Many Iranians pointed out that temperatures, though searing, were no worse than last year and that parts of the country relatively unaffected by the heat wave shouldn’t need to shut down. The real reason, they said, is that the country’s energy network, which has fallen into disrepair after years of international sanctions, can no longer cope with demand — another problem caused by an obstinate leadership more interested in applying religious dogma than making the diplomatic outreach that could bring relief.
In many Middle Eastern nations, said Tabaqchali, the Iraqi economic expert, the failure to provide sufficient power is rooted in a problem older than climate change: traditionally low electricity prices and the state’s inability to collect payments.
Jordan maintains 24-hour electricity but charges some of the highest prices in the region. With this summer’s record heat and increased demand, the government has had to come up with ways, such as variable pricing based on time of day, to ensure that the expense does not become overwhelming.
In Lebanon, power outages have been a fact of life for decades, forcing people to rely on private providers such as Ali, a 25-year-old who keeps watch over four rows of beige-colored breakers, a mosaic of switches and a spaghetti bowl of wires and cables that form the nervous system of a mini-electric grid. The setup delivers power from a pair of generators to about 1,200 people across 11 neighborhoods in Beirut’s eastern districts.
But this summer has turned out to be a bigger challenge than usual. June and July reached new heights of hot, and August has been just as bad. Ali, who asked that his last name not be used for reasons of privacy, has already activated both of his hulking diesel generators, but he fears a catastrophic breakdown because of the debilitating heat.

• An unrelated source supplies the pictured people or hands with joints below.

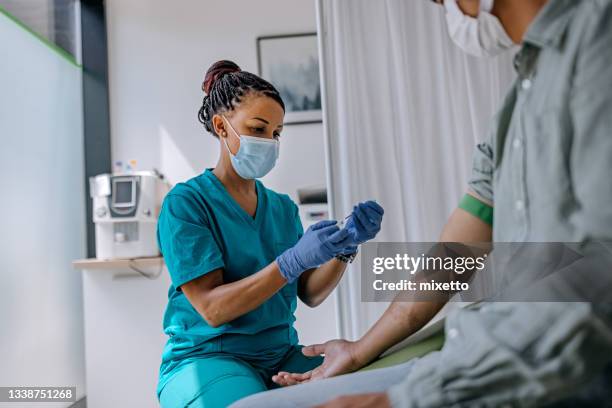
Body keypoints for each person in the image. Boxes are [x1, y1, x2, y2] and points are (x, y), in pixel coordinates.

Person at [230, 0, 612, 406]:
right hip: (486, 347)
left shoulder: (596, 41)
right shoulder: (515, 109)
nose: (446, 9)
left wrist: (406, 400)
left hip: (552, 369)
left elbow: (596, 278)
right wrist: (359, 349)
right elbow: (451, 260)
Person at [155, 60, 384, 408]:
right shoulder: (186, 204)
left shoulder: (281, 208)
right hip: (207, 358)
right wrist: (289, 262)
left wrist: (345, 248)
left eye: (276, 133)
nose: (270, 141)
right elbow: (213, 309)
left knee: (367, 388)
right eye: (259, 129)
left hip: (280, 357)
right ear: (221, 126)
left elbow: (309, 292)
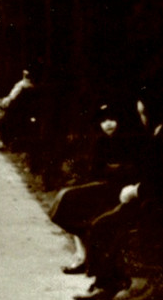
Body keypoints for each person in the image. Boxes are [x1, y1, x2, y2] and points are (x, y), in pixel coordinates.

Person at [74, 87, 163, 300]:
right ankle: (105, 280)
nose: (142, 118)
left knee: (104, 226)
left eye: (144, 113)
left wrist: (134, 191)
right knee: (102, 222)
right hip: (153, 201)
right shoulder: (161, 135)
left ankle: (108, 283)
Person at [50, 103, 143, 273]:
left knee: (81, 207)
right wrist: (113, 169)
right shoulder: (99, 142)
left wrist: (115, 169)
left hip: (121, 190)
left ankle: (87, 260)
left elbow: (132, 170)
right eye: (104, 121)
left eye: (112, 120)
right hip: (103, 187)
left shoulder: (128, 140)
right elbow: (95, 170)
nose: (108, 124)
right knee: (69, 203)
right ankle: (82, 256)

“You see them melting,” he said of the mini-grid’s cables. “We had a fire with one air conditioning unit, and the cables — they’re in the sun all day so they’re already hot — ignited. We had to change more than 1,100 feet of wiring.”

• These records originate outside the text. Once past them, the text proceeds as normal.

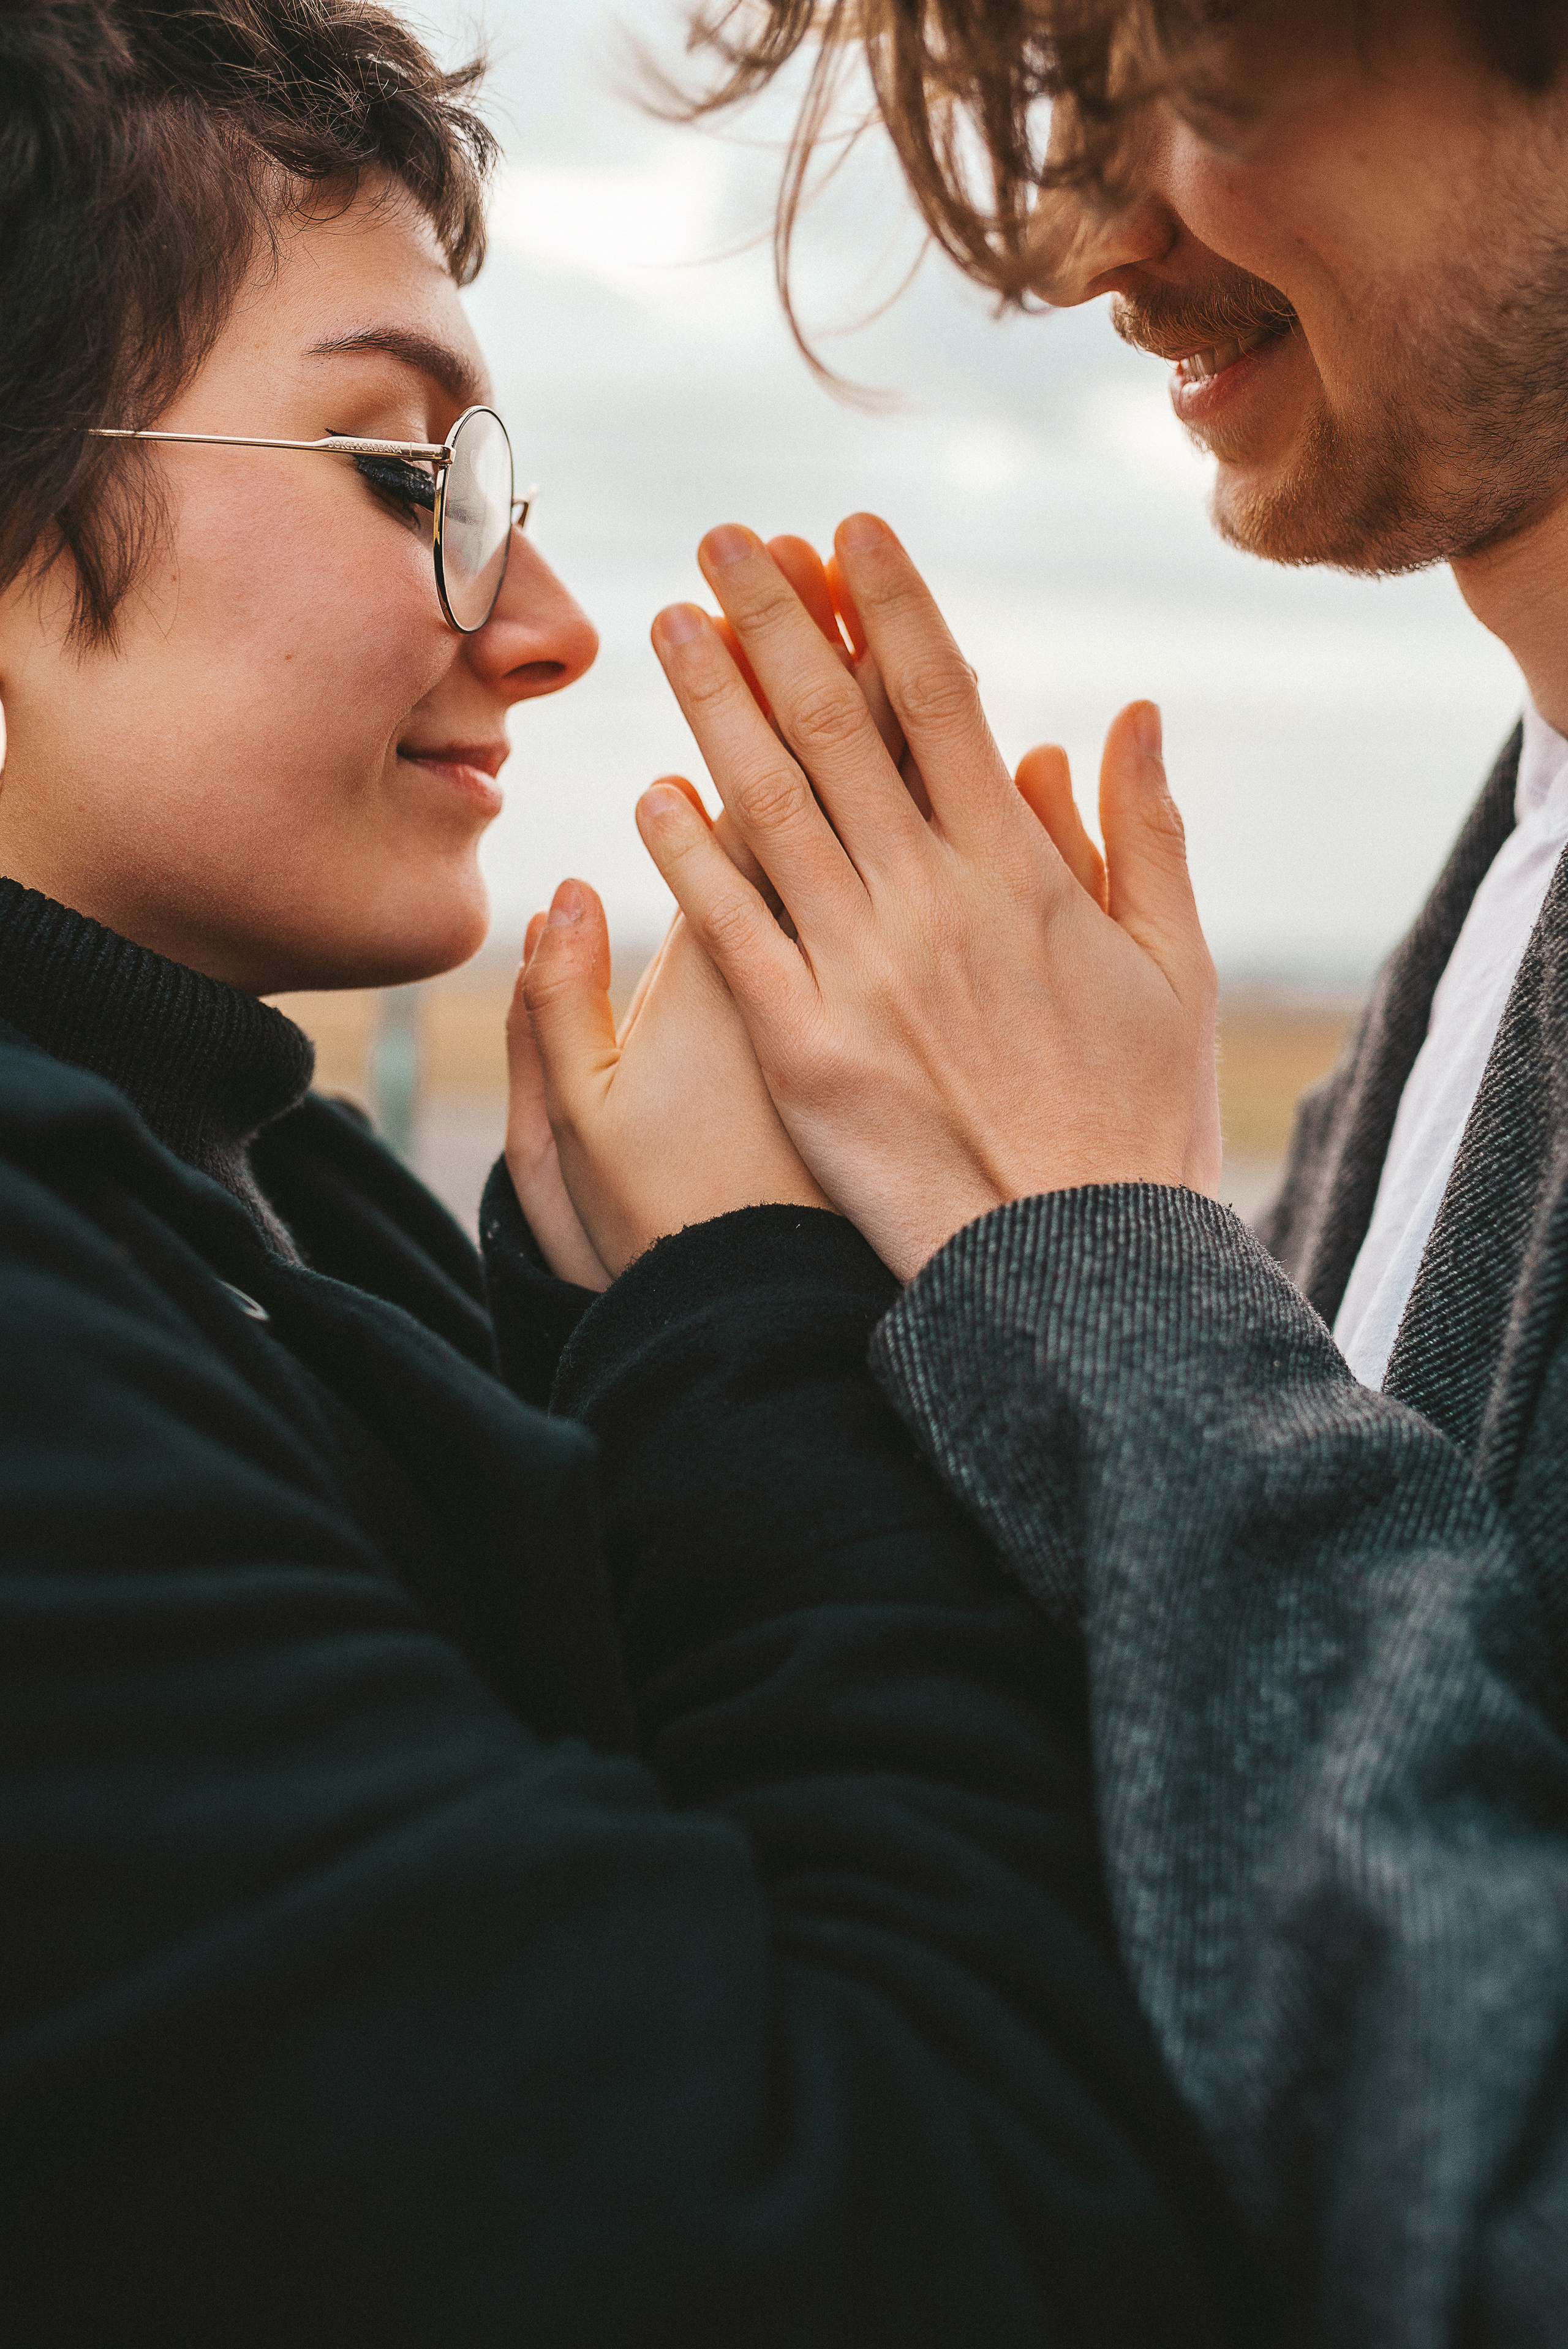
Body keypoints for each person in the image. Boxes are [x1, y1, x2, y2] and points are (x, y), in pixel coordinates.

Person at [0, 2, 1261, 2341]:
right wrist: (748, 1301)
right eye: (408, 478)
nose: (550, 625)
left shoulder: (264, 1211)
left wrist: (597, 1314)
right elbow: (937, 2227)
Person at [514, 2, 1568, 2340]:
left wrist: (1100, 1266)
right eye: (1076, 115)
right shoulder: (1505, 871)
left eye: (1206, 92)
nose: (1101, 243)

Lebanon’s problems go beyond power generation, said Obeid of New Energy Consult. The grid, through a combination of technical and nontechnical issues, loses almost half the load in delivery.
“It’s 14% to18% loss due to technical issues, meaning wires, aging substations. The rest is stolen,” she said.
Similar problems bedevil Iraq, where — despite its gargantuan oil wealth — consistent state-provided electricity remains an unattainable goal more than 20 years after the U.S.-led invasion of the country. Last month, a fire broke out at a major power station in the southern city of Basra, leaving the area in a “total shutdown,” according to a statement from the Ministry of Electricity — an example of the country’s dilapidated infrastructure unable to bear the peak load of 32,000 megawatts each day during the heat.
Summers are traditionally a stress test for any Iraqi government; lack of power is a frequent impetus for protests. Though the country’s southern regions are the richest in oil, they have some of the worst service, said Naseer Baqer, a climate activist in Dhi Qar province.
“The equation is simple: The hotter it is, the fewer hours of state power we get,” he said. With Dhi Qar breaching the 120-degree mark, residents were getting eight to 10 hours of electricity a day.
“And it’s all intermittent. You can’t turn on the air conditioner without state power, and you don’t know when you’ll get it and how long it stays,” Baqer said.
Ubaidi, the Baghdad chef who recently closed his restaurant, depends on generators for cooling, since government-supplied electricity is too unreliable.
“The generator is a partner in your business,” he said. “You work and give it a cut, whether you rent the place or own it.”